> [EXERCISE DATA]

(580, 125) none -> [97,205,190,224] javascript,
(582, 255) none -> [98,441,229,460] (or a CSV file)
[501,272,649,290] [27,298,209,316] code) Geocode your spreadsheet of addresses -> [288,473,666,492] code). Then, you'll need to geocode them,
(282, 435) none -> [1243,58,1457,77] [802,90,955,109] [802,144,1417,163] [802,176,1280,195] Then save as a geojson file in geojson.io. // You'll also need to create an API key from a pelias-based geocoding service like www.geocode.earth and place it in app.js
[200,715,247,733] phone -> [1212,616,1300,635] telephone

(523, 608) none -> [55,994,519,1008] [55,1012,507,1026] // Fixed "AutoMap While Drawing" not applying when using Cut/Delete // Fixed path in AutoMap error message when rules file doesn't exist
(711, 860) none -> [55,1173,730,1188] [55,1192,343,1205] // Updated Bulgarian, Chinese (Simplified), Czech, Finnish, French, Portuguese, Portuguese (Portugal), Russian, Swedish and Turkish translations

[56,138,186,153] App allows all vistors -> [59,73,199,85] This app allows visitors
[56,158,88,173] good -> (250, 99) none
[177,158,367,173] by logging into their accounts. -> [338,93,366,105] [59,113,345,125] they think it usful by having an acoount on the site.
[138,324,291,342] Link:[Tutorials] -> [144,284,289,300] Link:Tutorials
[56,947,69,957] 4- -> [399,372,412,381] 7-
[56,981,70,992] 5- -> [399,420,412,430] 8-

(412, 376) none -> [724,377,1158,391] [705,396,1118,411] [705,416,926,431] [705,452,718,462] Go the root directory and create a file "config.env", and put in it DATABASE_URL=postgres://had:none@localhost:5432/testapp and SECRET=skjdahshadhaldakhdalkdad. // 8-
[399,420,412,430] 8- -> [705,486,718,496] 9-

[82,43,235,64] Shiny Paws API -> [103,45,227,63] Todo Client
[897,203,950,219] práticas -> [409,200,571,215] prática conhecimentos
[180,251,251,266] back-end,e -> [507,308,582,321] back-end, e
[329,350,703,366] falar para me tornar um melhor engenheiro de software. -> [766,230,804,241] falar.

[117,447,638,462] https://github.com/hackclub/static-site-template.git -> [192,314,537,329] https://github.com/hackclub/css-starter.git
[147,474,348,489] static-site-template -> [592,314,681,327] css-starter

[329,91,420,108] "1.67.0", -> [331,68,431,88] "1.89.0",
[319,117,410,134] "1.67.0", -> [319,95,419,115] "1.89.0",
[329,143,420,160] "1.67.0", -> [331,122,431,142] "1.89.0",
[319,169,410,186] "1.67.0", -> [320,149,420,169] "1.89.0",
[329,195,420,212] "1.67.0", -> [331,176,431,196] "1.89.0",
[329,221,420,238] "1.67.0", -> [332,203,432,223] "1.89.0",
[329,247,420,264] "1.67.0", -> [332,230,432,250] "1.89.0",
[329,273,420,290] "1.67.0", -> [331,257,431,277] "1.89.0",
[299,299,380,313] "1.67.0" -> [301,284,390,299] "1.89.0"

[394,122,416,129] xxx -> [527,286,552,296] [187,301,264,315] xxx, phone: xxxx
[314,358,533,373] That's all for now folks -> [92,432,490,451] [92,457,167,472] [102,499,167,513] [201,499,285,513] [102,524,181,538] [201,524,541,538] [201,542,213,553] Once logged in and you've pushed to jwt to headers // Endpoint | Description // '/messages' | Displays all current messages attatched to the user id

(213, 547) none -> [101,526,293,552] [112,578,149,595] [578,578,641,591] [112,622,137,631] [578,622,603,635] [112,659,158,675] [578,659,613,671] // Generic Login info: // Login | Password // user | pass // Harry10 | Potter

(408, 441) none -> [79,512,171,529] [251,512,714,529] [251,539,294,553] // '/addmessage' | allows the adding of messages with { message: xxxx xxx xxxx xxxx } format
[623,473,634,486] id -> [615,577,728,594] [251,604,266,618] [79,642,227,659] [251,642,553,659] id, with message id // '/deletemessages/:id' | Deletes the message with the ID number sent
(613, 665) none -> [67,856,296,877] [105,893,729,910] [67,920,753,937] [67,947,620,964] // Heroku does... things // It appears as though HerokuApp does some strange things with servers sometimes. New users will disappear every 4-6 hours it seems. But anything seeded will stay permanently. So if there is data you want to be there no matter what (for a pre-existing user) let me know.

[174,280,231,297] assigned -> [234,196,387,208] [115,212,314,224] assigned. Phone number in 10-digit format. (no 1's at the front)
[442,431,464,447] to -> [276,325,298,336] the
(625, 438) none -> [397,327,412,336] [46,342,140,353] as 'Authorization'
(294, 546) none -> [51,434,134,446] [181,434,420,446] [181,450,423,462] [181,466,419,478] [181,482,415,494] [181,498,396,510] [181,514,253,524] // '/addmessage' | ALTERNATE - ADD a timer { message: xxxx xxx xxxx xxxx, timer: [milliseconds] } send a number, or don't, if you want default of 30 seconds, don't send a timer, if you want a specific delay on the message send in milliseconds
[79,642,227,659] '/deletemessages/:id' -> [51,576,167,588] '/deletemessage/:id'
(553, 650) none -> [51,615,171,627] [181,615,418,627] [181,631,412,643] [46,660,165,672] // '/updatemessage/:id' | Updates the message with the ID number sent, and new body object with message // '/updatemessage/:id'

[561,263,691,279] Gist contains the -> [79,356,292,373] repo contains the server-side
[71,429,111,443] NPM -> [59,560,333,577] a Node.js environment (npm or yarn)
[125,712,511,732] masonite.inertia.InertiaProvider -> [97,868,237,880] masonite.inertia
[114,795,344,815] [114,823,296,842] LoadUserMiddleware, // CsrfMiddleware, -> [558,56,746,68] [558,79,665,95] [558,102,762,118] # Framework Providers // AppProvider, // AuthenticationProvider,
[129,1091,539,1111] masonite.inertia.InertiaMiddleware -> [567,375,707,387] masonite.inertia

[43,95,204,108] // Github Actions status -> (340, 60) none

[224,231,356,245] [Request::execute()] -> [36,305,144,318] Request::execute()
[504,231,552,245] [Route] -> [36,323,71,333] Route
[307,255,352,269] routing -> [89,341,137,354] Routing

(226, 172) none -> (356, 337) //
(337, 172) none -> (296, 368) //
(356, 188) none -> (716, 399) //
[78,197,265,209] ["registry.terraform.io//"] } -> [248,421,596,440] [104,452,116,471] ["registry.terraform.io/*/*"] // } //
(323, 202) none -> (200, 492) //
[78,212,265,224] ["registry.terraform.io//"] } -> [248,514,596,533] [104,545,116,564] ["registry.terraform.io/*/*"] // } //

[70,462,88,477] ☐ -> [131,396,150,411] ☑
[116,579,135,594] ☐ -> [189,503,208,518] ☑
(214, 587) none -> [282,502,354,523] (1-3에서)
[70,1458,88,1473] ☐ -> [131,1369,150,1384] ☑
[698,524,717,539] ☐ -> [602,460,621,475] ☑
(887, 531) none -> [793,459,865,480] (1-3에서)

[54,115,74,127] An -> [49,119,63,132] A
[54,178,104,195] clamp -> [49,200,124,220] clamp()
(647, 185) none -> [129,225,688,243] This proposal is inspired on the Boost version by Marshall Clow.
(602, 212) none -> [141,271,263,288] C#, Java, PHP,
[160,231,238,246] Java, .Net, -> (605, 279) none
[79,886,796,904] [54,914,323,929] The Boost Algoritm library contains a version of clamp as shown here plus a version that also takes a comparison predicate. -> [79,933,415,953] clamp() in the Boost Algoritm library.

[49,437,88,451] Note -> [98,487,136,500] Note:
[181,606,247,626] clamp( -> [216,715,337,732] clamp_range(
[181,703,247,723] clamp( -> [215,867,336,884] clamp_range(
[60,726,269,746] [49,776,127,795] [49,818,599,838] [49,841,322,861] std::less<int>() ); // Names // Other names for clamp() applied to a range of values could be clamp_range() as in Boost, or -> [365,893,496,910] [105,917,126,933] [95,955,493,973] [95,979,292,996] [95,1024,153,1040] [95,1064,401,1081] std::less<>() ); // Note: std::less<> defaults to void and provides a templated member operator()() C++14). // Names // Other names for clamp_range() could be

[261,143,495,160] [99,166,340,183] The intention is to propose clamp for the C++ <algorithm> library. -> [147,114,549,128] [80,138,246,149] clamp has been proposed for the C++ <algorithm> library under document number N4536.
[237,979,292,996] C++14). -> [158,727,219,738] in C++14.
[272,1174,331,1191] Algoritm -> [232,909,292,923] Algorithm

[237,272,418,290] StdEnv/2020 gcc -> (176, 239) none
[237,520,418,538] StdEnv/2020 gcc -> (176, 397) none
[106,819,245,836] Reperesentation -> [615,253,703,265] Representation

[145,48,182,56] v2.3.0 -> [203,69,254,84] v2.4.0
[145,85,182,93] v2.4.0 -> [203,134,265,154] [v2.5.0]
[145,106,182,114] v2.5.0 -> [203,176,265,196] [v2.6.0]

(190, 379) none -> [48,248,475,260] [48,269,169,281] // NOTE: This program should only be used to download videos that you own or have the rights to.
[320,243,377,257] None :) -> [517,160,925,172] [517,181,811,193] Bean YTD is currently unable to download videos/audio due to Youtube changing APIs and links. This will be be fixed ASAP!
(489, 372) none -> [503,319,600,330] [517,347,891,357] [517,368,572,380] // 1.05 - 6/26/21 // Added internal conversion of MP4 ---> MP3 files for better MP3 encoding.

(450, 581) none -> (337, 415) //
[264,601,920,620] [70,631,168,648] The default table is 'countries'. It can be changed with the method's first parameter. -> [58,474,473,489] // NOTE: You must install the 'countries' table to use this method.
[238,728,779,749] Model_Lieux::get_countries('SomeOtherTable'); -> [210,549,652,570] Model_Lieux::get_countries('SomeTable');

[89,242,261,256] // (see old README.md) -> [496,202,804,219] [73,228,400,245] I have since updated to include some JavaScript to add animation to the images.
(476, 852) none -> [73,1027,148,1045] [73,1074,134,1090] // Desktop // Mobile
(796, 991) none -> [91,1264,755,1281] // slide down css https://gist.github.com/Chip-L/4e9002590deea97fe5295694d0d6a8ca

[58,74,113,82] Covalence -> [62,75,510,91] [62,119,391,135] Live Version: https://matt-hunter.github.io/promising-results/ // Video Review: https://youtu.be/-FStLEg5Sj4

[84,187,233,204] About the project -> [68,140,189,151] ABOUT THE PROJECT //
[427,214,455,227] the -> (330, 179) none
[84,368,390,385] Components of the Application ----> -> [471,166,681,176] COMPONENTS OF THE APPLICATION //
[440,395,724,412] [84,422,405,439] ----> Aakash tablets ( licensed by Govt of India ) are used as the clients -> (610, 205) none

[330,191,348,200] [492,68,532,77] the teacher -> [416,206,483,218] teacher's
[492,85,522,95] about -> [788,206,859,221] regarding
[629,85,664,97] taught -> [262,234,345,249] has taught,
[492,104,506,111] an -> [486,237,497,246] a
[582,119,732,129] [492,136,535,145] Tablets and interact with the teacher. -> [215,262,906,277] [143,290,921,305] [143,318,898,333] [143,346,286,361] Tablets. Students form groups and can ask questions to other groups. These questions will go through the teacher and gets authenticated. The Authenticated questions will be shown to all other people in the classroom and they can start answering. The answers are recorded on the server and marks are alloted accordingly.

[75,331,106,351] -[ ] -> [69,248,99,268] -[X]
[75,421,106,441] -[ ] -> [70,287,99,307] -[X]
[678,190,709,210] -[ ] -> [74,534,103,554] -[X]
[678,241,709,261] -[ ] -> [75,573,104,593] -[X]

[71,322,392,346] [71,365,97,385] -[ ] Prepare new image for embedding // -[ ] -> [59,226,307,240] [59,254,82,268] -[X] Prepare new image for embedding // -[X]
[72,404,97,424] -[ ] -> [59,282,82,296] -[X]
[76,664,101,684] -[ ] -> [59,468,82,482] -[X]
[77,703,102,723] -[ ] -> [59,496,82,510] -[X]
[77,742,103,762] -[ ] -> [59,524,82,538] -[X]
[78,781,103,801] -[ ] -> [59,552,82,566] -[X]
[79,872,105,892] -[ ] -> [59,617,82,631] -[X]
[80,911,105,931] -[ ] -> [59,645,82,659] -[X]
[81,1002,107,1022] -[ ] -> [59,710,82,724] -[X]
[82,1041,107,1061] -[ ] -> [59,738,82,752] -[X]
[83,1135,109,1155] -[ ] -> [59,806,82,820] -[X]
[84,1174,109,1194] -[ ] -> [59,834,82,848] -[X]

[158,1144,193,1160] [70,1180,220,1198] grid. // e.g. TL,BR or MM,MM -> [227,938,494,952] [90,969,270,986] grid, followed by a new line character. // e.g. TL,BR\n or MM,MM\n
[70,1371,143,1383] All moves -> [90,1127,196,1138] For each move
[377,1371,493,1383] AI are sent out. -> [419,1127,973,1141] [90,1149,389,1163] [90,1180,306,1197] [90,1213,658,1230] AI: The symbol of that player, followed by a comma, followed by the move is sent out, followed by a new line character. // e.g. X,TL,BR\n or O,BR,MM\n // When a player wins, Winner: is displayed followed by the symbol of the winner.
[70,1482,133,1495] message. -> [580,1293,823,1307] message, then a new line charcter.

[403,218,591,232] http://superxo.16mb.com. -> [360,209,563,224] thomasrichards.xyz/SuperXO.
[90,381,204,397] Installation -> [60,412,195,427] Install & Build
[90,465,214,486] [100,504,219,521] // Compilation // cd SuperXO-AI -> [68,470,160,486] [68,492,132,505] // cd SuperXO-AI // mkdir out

> [INSTRUCTIONS TO FOLLOW] Could you set down, word for word, only the lines above from the line with "[504,231,552,245] [Route] ->" to the line with "[54,178,104,195] clamp ->", including both?

> [SOLUTION BELOW]
[504,231,552,245] [Route] -> [36,323,71,333] Route
[307,255,352,269] routing -> [89,341,137,354] Routing

(226, 172) none -> (356, 337) //
(337, 172) none -> (296, 368) //
(356, 188) none -> (716, 399) //
[78,197,265,209] ["registry.terraform.io//"] } -> [248,421,596,440] [104,452,116,471] ["registry.terraform.io/*/*"] // } //
(323, 202) none -> (200, 492) //
[78,212,265,224] ["registry.terraform.io//"] } -> [248,514,596,533] [104,545,116,564] ["registry.terraform.io/*/*"] // } //

[70,462,88,477] ☐ -> [131,396,150,411] ☑
[116,579,135,594] ☐ -> [189,503,208,518] ☑
(214, 587) none -> [282,502,354,523] (1-3에서)
[70,1458,88,1473] ☐ -> [131,1369,150,1384] ☑
[698,524,717,539] ☐ -> [602,460,621,475] ☑
(887, 531) none -> [793,459,865,480] (1-3에서)

[54,115,74,127] An -> [49,119,63,132] A
[54,178,104,195] clamp -> [49,200,124,220] clamp()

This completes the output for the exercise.